One of our goals for the Sovereign Tech Fund is to modernize platform infrastructure, in line with the mission to support security and resilience in open source software. For GNOME Online Accounts, this meant tightening up the code base and shifting focus to prioritize open protocols.

A significant portion of the backend was refactored and tested in tandem with the GNOME Settings side of Online Accounts. By working with development tools like AddressSanitizer we identified and fixed a number of memory and type safety issues in both projects and helped to ensure the resiliency of any new code.

# What did we do

The first thing we wanted to do was get a general WebDAV provider merged. This work was a multi-phase community effort and the majority of the work as part of the STF was adding and testing more thorough and resuable code for DAV discovery and configuration.

A screenshot of a WebDAV account sign-in form

The new WebDAV provider then became a base for the Nextcloud provider, which is now simply a branded version.

A screenshot of a Nextcloud account page

Another big step to improving reliability and maintainability is updating to the latest dependencies and industry conventions. This meant first supporting OAuth 2.0 in a standard browser so, for example, when you log into a Google account you're doing it with your preferred, trusted browser.

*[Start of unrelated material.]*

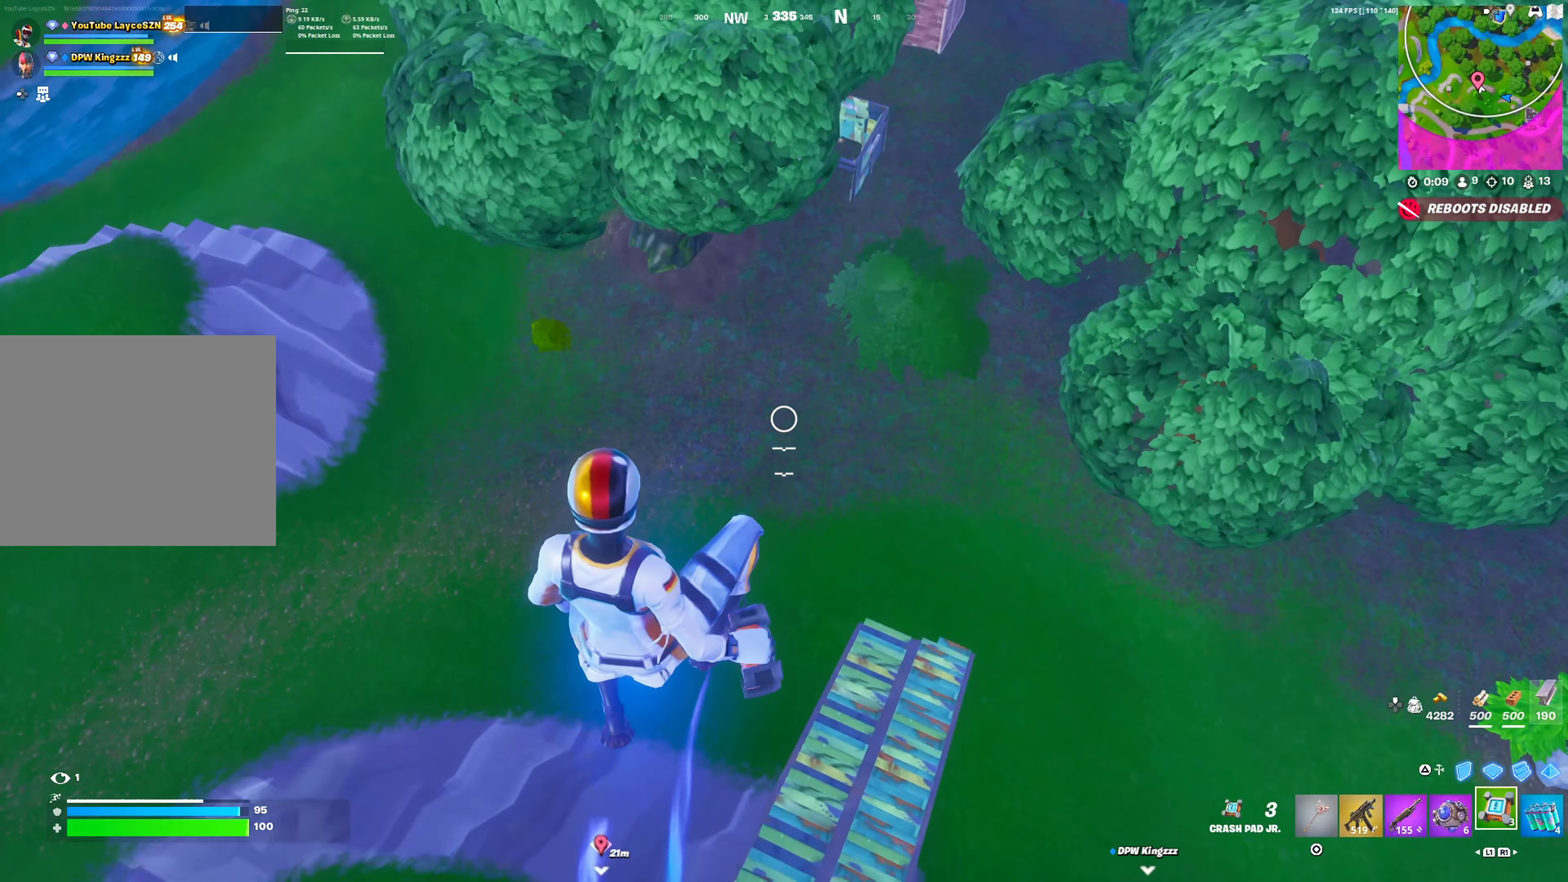
{"buttons": [], "left_stick": "center", "right_stick": "center", "events": [[83, "L1", "down"], [83, "left_stick", "right"], [150, "L1", "up"], [200, "left_stick", "center"], [233, "L1", "down"], [283, "L1", "up"]]}
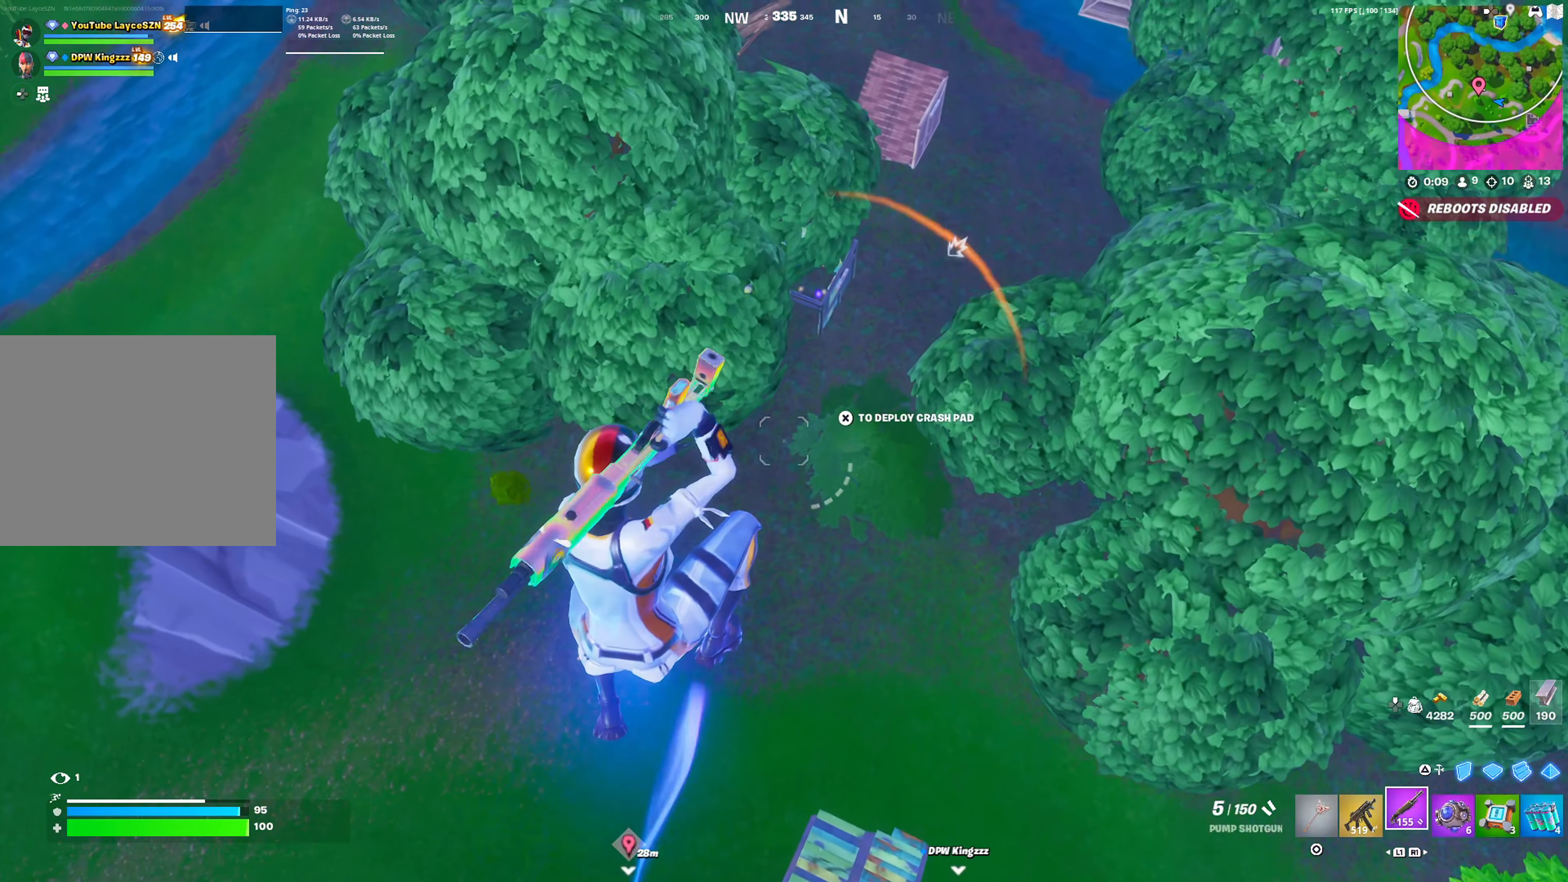
{"buttons": [], "left_stick": "up-left", "right_stick": "center", "events": [[100, "left_stick", "up-left"], [150, "SQUARE", "down"], [250, "SQUARE", "up"], [250, "left_stick", "left"], [367, "left_stick", "center"], [483, "left_stick", "up-left"]]}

This allowed us to remove the old WebKit2 dependency and port to GTK4 and libadwaita.

A screenshot of a browser redirection dialog

Although the user interface for adding an account is simple, each account type needs its own, so GNOME Online Accounts has traditionally had a strange API and behavior. In the GTK3 days we used modal dialogs and nested loops in ways that really didn't work out. Nowadays we often approach user tasks like "Pick a File" with simple task-based APIs and now GNOME Online Accounts does, too.

Side-by-side screenshots of a sign-in form using GTK3 and GTK4

# The Future of Online Accounts

When we're talking about Single Sign-On with GNOME, we're talking about authenticating an account once and making it available to multiple desktop applications. You log into Nextcloud, then when you open GNOME Contacts or Calendar it can access your data using the account credentials. Aside from other hurdles in the project, we have no ability to enforce any real trust model, let alone selectively by application or content type.

The future of GNOME Online Accounts then has less to do with accounts and services than it does with security and content. A user shouldn't have to worry about a calendar app scraping their e-mails and the developer shouldn't have to care about OAuth 2.0 or RFC 5545. Tracker provides a sandbox-friendly data storage framework with a feature set we can build on to give users more control and developers less legwork.

Other aspects of the project have a less certain future. libgdata is currently without a maintainer and having the GNOME Foundation's provider client IDs used almost universally has left us in an awkward relationship with service providers like Google and Microsoft.

This doesn't mean GNOME Online Accounts is going away, but that we're re-orienting to best provide control to users and simplicity to developers. Prioritizing open protocols like WebDAV and modernizing the code base are first steps towards less dependence on closed services and tighter security. A few of our next steps will include new libraries that provide controlled access to content (e.g. contacts) without exposing account credentials to applications.

# Corporate Users

We'd like make a point of inviting our corporate users to reach out and contribute. Some are already in contact or have contributions waiting for review and we thank you for your patience.

Since the focus moving forward will be on open protocols, we will be relying more on contributions from the community to help maintain support for closed services. If you are a business or work for a business that benefits from integration of a proprietary service, consider sponsoring an employee or a developer in the community for support and maintenance of these services.

Contributing upstream is a great way to give back and shows you're an active part of an industry embracing open source, especially if you are the service provider. The GNOME Foundation is always proud to announce collaborations with other parties in its press releases, which reach many other corporate partners and related markets.

# Acknowledgements

We'd like to thank the Sovereign Tech Fund for investing in GNOME Online Accounts. With most maintainers stretched thin, the opportunity to get everyone together for video meetings and the time to take in a whole new codebase would not have been possible without their support.

We'd also like to thank the many members of the GNOME community who lent their experience and ideas, as well as Christoph Wurst from Nextcloud who joined in on a meeting. The work on this project really wouldn't be possible without the combined talent of various backgrounds.